[Opening TEXT SECTION section]

If you’re multi‑tenant, include a tenant identifier in the impersonation scope, e.g. scope: ["tenant:acme", "read"], and enforce it in queries.

Authentication Integration: BetterAuth Setup

The authentication layer needs to work with impersonation. Here's how the BetterAuth integration handles session enrichment and role checking:

src/lib/auth.ts
import { betterAuth } from 'better-auth'
import { nextCookies, toNextJsHandler } from 'better-auth/next-js'
import { prismaAdapter } from 'better-auth/adapters/prisma'
import { prisma } from '@/lib/prisma'
import { cookies, headers as nextHeaders } from 'next/headers'

export const auth = betterAuth({
  database: prismaAdapter(prisma, { provider: 'postgresql' }),
  secret: process.env.BETTER_AUTH_SECRET,
  plugins: [nextCookies()],
  emailAndPassword: { enabled: true },
})  

// Next.js route helpers (used by /api/auth catch-all)
export const handlers = toNextJsHandler(auth)

// Server-friendly session helper for RSC/route handlers
export async function getSession() {

  const hdrs = new Headers()
  const cookieStore = await cookies()
  const cookieHeader = cookieStore
    .getAll()
    .map((c) => `${c.name}=${encodeURIComponent(c.value)}`)
    .join('; ')
  if (cookieHeader) hdrs.set('cookie', cookieHeader)
  const h = await nextHeaders()
  const ua = h.get('user-agent')
  const ip = h.get('x-forwarded-for')
  if (ua) hdrs.set('user-agent', ua)
  if (ip) hdrs.set('x-forwarded-for', ip)

  const res = await auth.api.getSession({ headers: hdrs, asResponse: true })
  if (!res.ok) return null as any
  try {
    const data = (await res.json()) as any
    // Ensure role is present from DB to support admin checks
    if (data?.user?.id) {
      try {
        const dbUser = await prisma.user.findUnique({ where: { id: data.user.id }, select: { role: true } })

[Closing TEXT SECTION section]

PROBLEMS TO WORK ON:
1) In the BetterAuth setup section, why does the session helper look up the user's role in the database after getting the session data? Answer in one to three sentences.
2) Rewrite everything from "const cookieHeader = cookieStore" down to "h = await nextHeaders()" in the BetterAuth setup section, replacing "cookieHeader" with "cookieString".
The records that follow play no part in this exercise.

[Opening DATASET RECORDS section]

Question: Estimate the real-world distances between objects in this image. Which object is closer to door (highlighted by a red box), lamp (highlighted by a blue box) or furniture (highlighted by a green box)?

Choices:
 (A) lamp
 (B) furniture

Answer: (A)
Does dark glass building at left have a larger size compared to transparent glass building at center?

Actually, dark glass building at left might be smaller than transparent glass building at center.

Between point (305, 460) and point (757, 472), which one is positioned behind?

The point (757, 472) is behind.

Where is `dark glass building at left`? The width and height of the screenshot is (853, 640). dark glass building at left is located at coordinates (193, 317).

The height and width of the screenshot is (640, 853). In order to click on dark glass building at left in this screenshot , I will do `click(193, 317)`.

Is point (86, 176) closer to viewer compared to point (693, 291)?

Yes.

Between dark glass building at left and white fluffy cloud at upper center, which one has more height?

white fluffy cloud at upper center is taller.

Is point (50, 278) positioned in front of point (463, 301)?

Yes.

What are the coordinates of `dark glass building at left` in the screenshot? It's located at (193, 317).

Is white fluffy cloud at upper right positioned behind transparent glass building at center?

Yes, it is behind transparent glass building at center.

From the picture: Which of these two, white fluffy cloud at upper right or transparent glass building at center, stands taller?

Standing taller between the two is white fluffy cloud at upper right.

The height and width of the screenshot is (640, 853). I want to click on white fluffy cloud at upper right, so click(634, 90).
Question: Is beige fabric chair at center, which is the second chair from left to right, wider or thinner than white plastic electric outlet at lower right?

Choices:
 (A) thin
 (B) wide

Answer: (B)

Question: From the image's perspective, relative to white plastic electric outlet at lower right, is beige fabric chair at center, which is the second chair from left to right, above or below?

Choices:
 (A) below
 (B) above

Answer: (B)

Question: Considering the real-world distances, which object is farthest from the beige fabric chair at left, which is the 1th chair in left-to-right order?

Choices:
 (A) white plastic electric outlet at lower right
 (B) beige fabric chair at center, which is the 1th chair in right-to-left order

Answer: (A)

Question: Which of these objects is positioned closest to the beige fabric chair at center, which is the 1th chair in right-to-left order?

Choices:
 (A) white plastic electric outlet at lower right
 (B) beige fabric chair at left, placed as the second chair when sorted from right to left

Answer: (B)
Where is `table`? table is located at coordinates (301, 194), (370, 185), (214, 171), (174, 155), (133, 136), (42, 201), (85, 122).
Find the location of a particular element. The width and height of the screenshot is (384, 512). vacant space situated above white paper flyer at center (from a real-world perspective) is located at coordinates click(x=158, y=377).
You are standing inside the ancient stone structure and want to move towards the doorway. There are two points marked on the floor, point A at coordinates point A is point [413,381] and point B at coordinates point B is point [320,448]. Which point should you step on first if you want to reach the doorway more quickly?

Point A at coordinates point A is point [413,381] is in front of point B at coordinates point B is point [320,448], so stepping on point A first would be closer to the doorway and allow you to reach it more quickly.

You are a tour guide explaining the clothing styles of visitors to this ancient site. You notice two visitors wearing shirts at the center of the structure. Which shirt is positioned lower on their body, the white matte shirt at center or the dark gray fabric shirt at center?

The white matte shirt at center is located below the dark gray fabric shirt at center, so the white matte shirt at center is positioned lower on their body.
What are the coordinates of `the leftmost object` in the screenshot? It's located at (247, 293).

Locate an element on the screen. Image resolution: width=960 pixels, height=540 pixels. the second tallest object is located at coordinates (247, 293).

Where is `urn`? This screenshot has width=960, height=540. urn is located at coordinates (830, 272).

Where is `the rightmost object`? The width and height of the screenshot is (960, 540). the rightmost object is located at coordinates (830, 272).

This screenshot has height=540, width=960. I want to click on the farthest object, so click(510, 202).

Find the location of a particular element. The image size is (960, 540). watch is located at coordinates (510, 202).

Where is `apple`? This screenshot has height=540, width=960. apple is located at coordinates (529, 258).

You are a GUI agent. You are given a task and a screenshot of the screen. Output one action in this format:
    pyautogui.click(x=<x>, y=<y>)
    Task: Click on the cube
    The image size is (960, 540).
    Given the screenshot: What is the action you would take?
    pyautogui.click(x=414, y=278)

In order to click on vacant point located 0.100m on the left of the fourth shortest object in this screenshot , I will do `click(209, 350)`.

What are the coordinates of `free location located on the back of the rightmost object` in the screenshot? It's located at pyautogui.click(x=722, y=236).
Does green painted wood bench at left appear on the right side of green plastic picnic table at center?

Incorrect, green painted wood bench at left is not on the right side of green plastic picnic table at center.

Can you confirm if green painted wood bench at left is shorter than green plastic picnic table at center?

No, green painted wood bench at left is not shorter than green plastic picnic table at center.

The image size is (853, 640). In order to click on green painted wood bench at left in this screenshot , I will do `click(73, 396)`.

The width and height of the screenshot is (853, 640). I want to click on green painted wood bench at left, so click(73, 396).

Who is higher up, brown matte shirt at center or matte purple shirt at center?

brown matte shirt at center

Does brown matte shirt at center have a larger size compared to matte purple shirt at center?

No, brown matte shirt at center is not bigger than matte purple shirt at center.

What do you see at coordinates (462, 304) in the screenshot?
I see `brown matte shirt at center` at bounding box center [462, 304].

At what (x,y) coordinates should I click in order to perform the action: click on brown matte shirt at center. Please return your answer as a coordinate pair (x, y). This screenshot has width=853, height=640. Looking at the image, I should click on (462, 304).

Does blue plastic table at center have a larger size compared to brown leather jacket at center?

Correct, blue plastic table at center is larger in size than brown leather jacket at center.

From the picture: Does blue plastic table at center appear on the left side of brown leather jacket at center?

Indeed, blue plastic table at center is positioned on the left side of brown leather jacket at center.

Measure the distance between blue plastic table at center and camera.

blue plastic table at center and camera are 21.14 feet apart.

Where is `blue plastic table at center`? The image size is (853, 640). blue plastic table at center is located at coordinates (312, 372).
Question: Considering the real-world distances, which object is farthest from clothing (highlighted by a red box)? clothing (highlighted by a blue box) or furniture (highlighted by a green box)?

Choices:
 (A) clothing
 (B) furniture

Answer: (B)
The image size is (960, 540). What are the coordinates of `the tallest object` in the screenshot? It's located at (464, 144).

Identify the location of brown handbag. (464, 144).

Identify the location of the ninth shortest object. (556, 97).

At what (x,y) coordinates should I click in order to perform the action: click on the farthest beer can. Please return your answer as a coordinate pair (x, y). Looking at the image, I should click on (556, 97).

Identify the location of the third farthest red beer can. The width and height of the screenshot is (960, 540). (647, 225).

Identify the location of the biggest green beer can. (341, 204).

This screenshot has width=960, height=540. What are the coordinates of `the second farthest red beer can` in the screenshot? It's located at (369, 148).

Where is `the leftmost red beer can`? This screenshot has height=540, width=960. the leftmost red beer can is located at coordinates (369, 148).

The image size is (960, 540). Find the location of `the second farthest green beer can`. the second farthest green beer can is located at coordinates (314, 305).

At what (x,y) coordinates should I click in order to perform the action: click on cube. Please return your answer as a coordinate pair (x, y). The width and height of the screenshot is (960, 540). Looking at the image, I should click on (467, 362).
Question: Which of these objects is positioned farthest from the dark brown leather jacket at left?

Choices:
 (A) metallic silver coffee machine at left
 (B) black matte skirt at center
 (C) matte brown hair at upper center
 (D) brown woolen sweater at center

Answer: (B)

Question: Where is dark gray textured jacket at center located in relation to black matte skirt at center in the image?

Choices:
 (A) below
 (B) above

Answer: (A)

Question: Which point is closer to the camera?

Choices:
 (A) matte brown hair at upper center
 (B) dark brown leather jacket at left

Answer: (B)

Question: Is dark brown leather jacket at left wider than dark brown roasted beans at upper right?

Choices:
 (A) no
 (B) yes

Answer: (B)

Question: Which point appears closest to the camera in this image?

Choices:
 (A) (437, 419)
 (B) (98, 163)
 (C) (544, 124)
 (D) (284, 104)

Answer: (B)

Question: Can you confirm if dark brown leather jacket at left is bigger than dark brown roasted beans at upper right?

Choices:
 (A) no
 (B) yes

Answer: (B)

[Closing DATASET RECORDS section]

ANSWERS TO THE EXERCISE:
1) It fetches the role from the database so that the role is present on the session data, which is needed to support admin checks.

2)
const cookieString = cookieStore
    .getAll()
    .map((c) => `${c.name}=${encodeURIComponent(c.value)}`)
    .join('; ')
  if (cookieString) hdrs.set('cookie', cookieString)
  const h = await nextHeaders()